• _Aufgabe_
Gib einen Abschnitt aus dem Artikel über die Essener Wirtschaftsförderung wortgetreu wieder. Beginne bei den Worten „Große Gewerbegebiete im“ und höre nach „für junge Talente.“ auf.

____ Quellenauszug

Essen. Essen auf keinem guten Weg? Unsinn, sagen die Essener Wirtschaftsförderer. Die Kritik des einstigen IHK-Chefs „können wir mit Fakten widerlegen“.

Der oberste Wirtschaftsförderer und der Chef der örtlichen IHK – diese zwei darf man ohne viel Kumpel-Getue wohl Weggefährten nennen, und da sie ja beide die Welt durch die Wirtschaftsbrille sehen, liegt nahe, dass sie dort auch das Gleiche sehen. Denkste: Als er dieser Tage Abschied aus der Chefetage der Industrie und Handelskammer nahm, krittelte Gerald Püchel gleich in mehreren Interviews am Kurs des Reviers und der Stadt Essen herum. Und erntet dafür jetzt entschiedenen Widerspruch.

Der kommt von Andre Boschem, der seit drei Jahren die Geschäfte der Essener Wirtschaftsförderungsgesellschaft (EWG) führt und über die betont düstere Bilanz des IHK-Mannes nur staunen kann: Essen auf keinem guten Weg? „Das können wir mit Fakten widerlegen.“

Große Gewerbegebiete im Essener Süden umzusetzen, „das ist unrealistisch“

Es ist ein Konter in Stichworten: „Carnaper Hof“ und „Grüne Mitte“, die „Weststadt“ und der Gewerbepark „M1“, demnächst der Campus am „Thurmfeld“ nördlich der Uni, und das Zukunftsquartier „Essen51“ – tausende Arbeitsplätze sind hier schon entstanden und werden noch hinzukommen, betont Boschem. Als weitere Erfolgsbeispiele führt er den Bau diverser Unternehmenszentralen an – von Aldi Nord über Opta Data bis zu RWE und Deichmann, „das zeigt: Die Großkonzerne glauben an diese Stadt“. Zudem gebe es innovative Start-ups und mit der Junior-Uni ein wegweisendes Bildungsprojekt für junge Talente.

________
____ Daten zur Auswertung

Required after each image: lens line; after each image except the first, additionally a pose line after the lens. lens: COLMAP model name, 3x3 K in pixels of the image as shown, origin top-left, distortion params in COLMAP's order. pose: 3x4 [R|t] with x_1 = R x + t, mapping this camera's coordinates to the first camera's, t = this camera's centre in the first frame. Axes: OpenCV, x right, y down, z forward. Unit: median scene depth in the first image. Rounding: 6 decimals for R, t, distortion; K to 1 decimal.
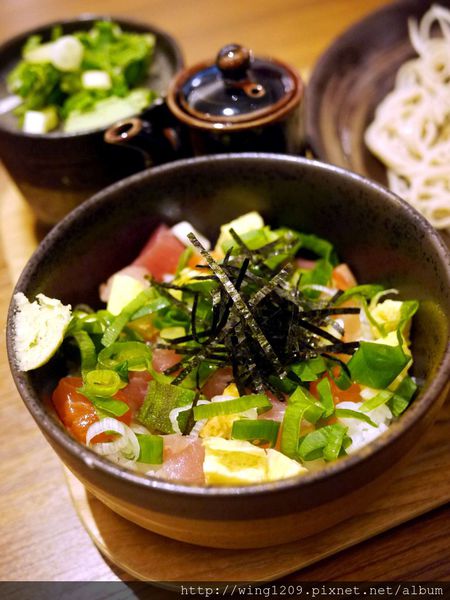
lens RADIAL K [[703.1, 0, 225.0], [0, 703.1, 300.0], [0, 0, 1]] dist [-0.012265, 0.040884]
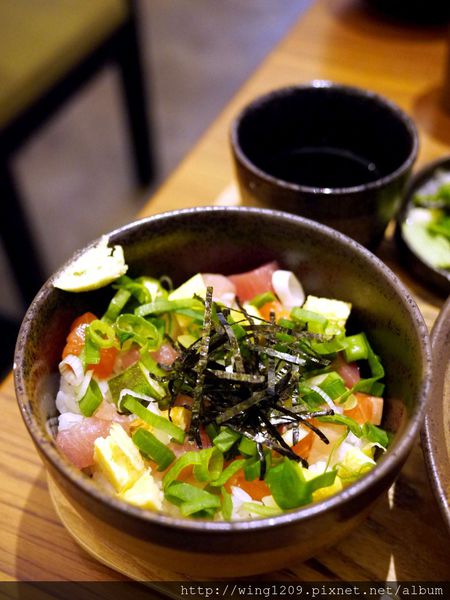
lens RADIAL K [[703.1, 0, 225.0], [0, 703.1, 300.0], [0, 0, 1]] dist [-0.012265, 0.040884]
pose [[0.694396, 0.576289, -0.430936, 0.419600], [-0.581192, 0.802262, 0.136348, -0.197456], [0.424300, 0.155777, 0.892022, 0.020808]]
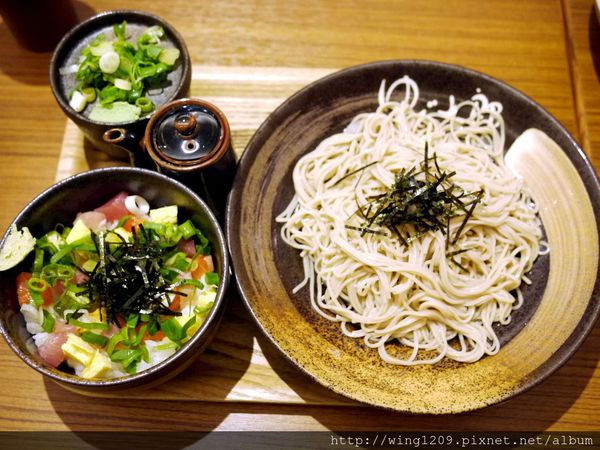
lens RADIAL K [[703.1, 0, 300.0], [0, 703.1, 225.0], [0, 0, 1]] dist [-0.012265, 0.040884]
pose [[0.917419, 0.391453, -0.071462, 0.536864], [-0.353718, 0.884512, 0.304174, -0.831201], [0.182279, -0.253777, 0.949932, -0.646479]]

________
____ Daten zur Auswertung

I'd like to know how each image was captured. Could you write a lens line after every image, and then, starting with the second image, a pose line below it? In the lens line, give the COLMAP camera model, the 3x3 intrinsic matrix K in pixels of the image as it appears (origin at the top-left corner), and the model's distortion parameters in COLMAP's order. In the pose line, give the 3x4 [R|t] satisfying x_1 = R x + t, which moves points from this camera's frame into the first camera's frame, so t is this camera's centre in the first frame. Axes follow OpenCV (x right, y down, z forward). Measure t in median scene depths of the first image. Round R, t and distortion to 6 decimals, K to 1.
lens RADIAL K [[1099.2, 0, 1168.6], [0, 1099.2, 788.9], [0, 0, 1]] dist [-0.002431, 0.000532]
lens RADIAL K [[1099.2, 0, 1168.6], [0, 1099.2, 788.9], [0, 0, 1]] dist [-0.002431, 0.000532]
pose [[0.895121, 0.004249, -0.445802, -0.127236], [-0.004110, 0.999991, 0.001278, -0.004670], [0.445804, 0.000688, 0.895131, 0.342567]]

________
____ Daten zur Auswertung

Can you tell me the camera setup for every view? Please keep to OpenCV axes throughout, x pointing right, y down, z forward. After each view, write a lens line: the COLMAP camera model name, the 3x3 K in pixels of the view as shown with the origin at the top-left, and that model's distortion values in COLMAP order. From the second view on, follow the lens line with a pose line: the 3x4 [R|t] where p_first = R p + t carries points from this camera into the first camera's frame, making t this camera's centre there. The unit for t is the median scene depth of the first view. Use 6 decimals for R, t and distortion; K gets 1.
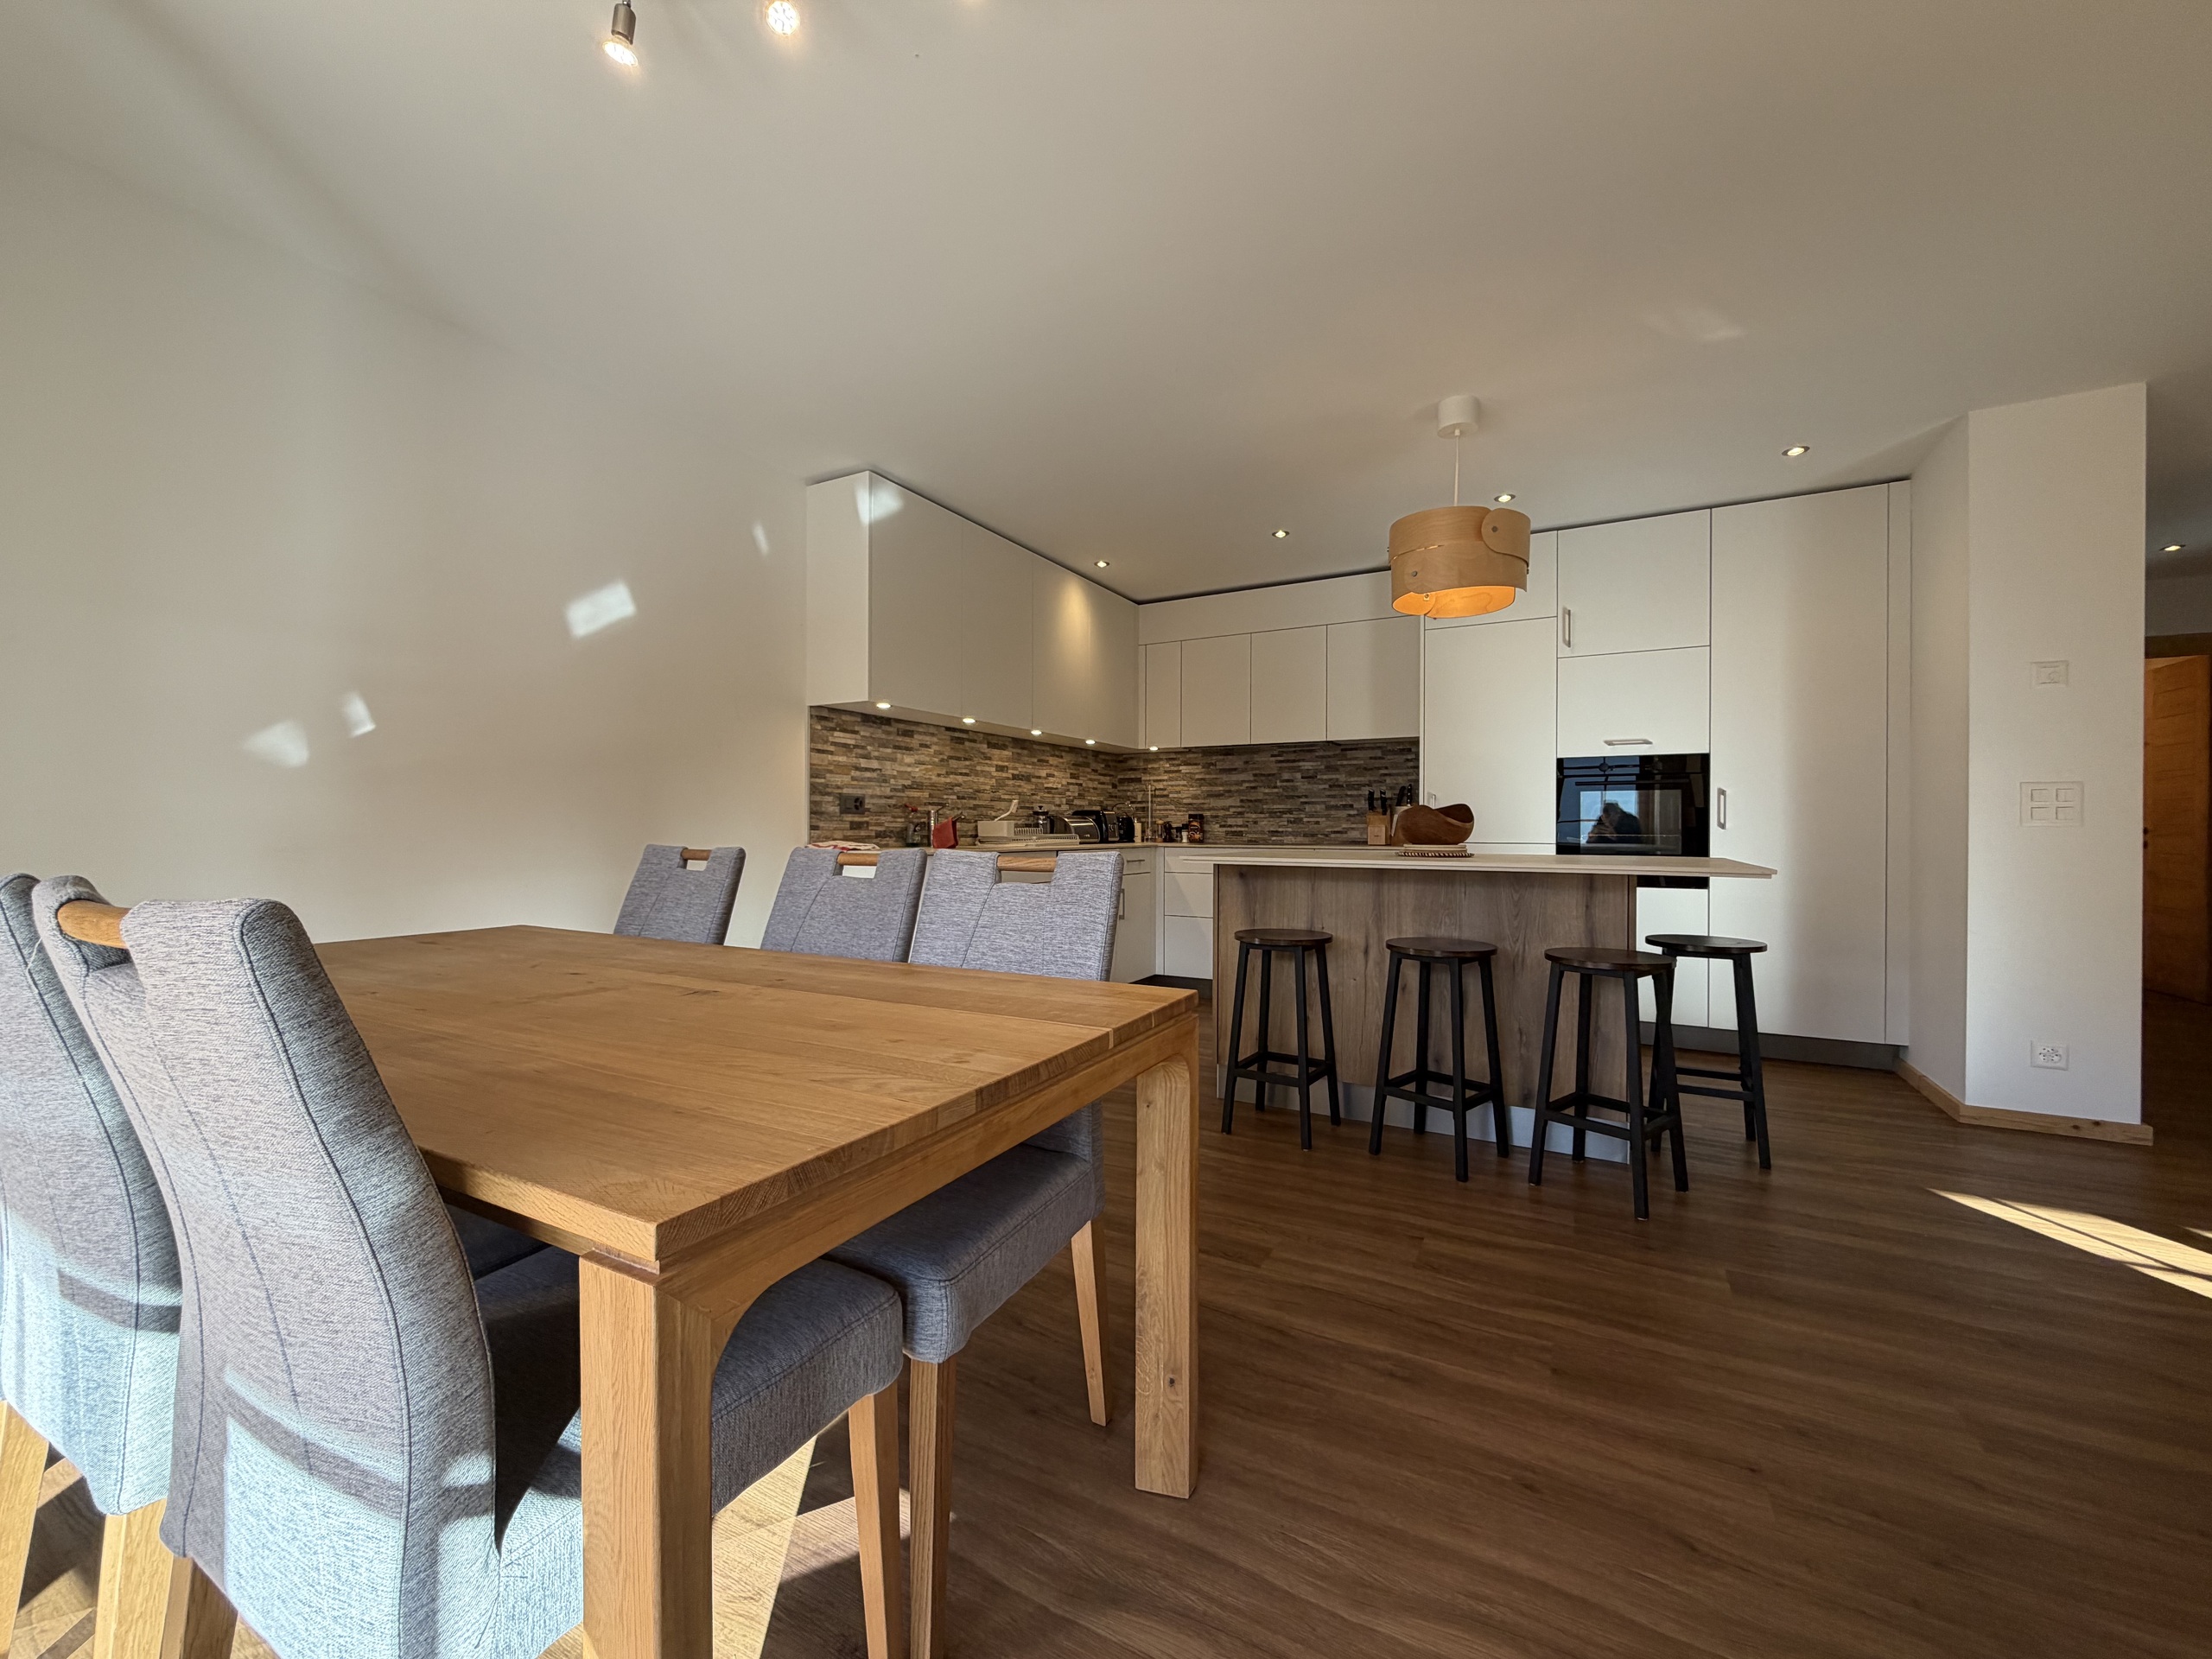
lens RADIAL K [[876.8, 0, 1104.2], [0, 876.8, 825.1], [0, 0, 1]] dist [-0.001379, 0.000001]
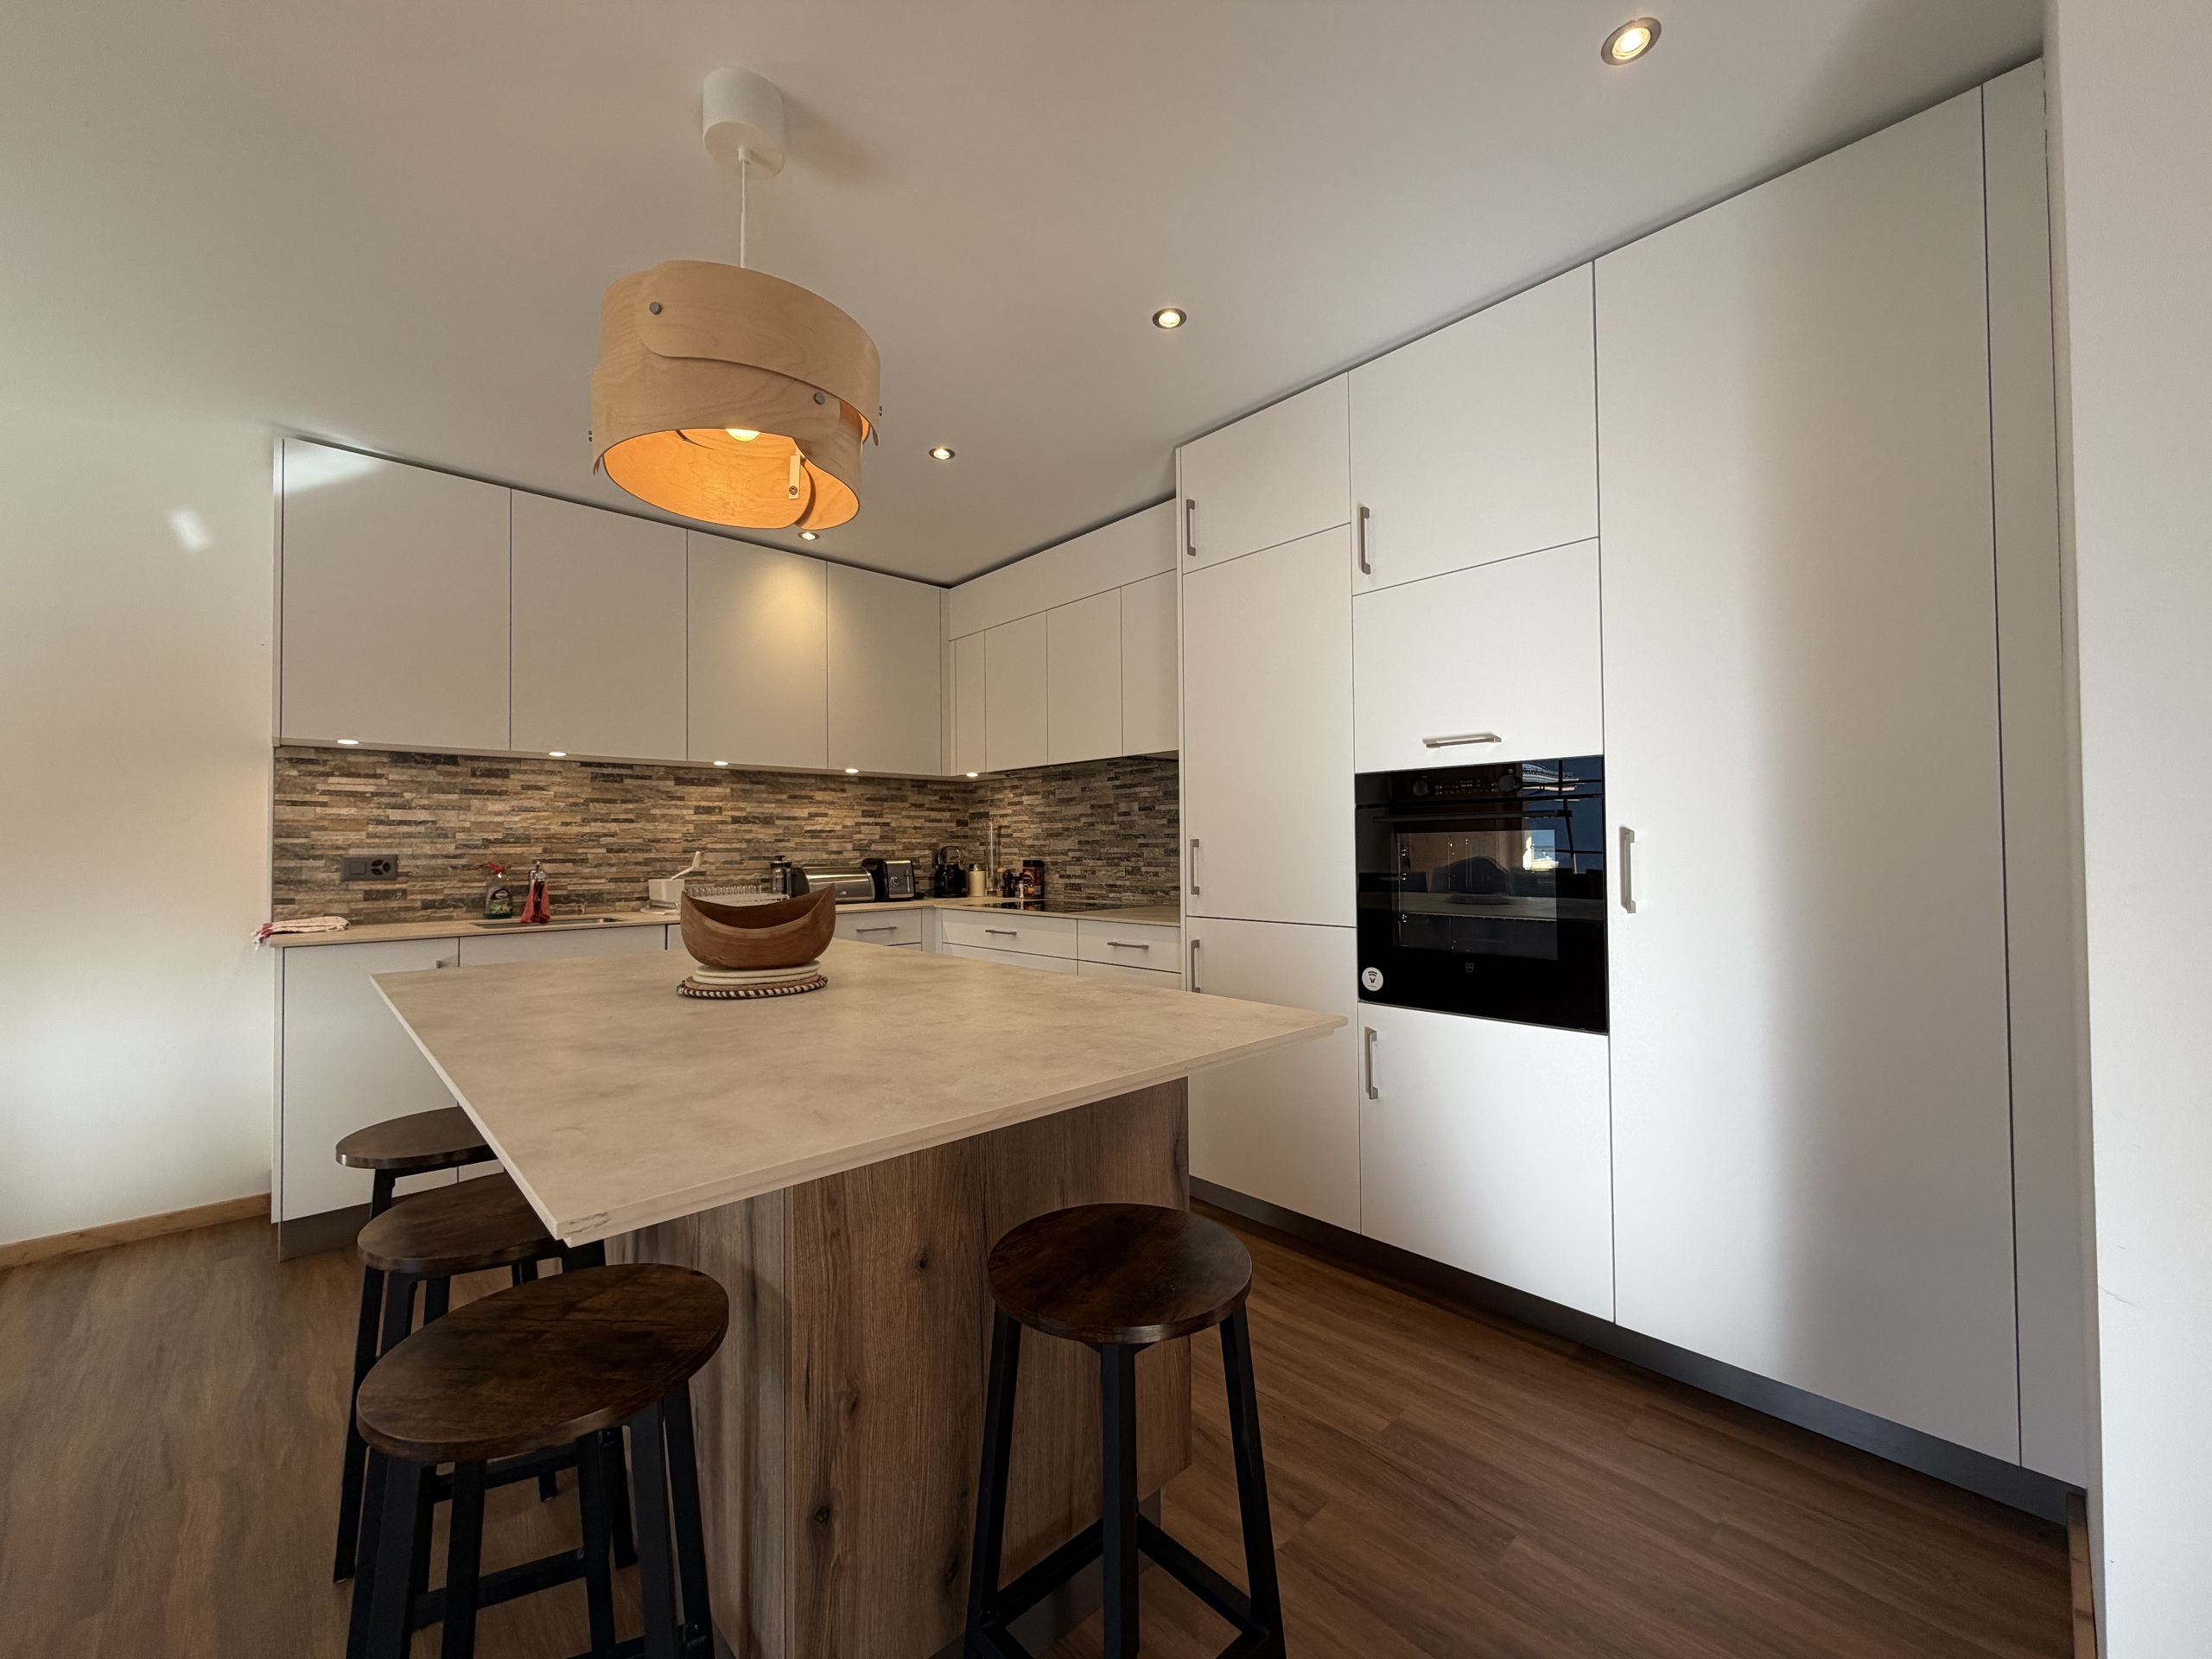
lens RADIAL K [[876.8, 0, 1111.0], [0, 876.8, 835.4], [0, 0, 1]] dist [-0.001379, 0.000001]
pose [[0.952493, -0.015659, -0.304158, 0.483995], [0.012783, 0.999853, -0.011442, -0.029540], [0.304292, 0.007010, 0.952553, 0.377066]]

________

• _Lösung_
Große Gewerbegebiete im Essener Süden umzusetzen, „das ist unrealistisch“

Es ist ein Konter in Stichworten: „Carnaper Hof“ und „Grüne Mitte“, die „Weststadt“ und der Gewerbepark „M1“, demnächst der Campus am „Thurmfeld“ nördlich der Uni, und das Zukunftsquartier „Essen51“ – tausende Arbeitsplätze sind hier schon entstanden und werden noch hinzukommen, betont Boschem. Als weitere Erfolgsbeispiele führt er den Bau diverser Unternehmenszentralen an – von Aldi Nord über Opta Data bis zu RWE und Deichmann, „das zeigt: Die Großkonzerne glauben an diese Stadt“. Zudem gebe es innovative Start-ups und mit der Junior-Uni ein wegweisendes Bildungsprojekt für junge Talente.